I am grateful to a number of friends who have helped my work on this book at various stages, particularly Bernard Beatty, Nick Davis, Howard Erskine-Hill, Nicholas Grene, Geoffrey Holloway, Ernst Honigmann, Molly Mahood and Michael Screech. I am also grateful to Seiko Aoyama, Manfred Draudt, Tetsuo Kishi and Holger Klein for allowing me to discuss my ideas on Othello with their colleagues and students in Japan and Austria.

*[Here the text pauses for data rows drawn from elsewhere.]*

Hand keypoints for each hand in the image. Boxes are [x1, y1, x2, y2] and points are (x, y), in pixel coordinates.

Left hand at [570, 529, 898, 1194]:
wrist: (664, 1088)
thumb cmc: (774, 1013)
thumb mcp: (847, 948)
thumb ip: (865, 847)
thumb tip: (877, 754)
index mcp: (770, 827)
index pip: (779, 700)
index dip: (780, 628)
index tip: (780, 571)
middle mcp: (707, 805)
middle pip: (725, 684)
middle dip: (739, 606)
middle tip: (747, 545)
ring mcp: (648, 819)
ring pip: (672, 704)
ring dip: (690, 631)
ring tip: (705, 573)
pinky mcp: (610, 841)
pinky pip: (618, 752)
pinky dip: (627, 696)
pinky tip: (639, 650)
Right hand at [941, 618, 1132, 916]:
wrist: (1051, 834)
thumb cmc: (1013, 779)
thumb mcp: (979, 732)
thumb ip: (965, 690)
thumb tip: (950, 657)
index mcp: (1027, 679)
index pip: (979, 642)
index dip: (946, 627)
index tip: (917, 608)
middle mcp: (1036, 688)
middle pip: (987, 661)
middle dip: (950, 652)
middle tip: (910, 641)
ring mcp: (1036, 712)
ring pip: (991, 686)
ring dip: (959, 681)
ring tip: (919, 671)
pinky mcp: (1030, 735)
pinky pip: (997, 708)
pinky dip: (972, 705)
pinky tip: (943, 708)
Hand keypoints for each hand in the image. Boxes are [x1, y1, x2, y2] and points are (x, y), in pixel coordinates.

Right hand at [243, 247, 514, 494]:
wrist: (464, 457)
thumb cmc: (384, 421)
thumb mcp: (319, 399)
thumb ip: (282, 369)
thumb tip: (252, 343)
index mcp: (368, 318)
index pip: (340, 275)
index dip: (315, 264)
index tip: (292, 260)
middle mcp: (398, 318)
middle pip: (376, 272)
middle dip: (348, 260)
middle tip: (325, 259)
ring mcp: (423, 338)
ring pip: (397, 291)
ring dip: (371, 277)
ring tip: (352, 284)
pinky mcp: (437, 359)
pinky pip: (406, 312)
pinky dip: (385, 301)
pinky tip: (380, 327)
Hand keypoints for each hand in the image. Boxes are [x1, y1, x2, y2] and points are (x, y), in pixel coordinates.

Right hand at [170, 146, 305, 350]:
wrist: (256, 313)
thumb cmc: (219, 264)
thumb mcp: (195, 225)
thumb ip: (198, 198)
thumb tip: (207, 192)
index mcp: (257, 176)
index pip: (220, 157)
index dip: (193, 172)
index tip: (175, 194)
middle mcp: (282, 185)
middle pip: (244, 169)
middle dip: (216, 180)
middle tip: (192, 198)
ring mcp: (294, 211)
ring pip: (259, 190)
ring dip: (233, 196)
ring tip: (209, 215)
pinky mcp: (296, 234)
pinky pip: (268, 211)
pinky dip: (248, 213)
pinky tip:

I have not modernized the spelling in my quotations (except for the forms of the letters u, v, j). If some readers find the original spelling awkward, even difficult, I am sorry. But modern spelling may give a false sense of familiarity to authors of the distant past. Much of the argument in Sea-Mark depends on a detailed teasing out of the meaning of passages, and modern spelling, making the authors seem much nearer to us than they actually are, sometimes suggests a misleading modern meaning. Old spelling operates a bit like Brecht's Verfremdung. It creates a space between us and the text, and in the end brings it nearer to us by keeping it at a distance in the first place. In maintaining the original spelling of my texts, there is not often much hope of preserving the author's actual spelling, but at least the text appears in a form with which the author would have felt at home.
There is obviously a problem about Shakespeare: two problems in fact. The first is that we are so accustomed to reading Shakespeare in modern spelling; the second is what ‘original spelling’ means when the accepted text comes as so often from more than one source.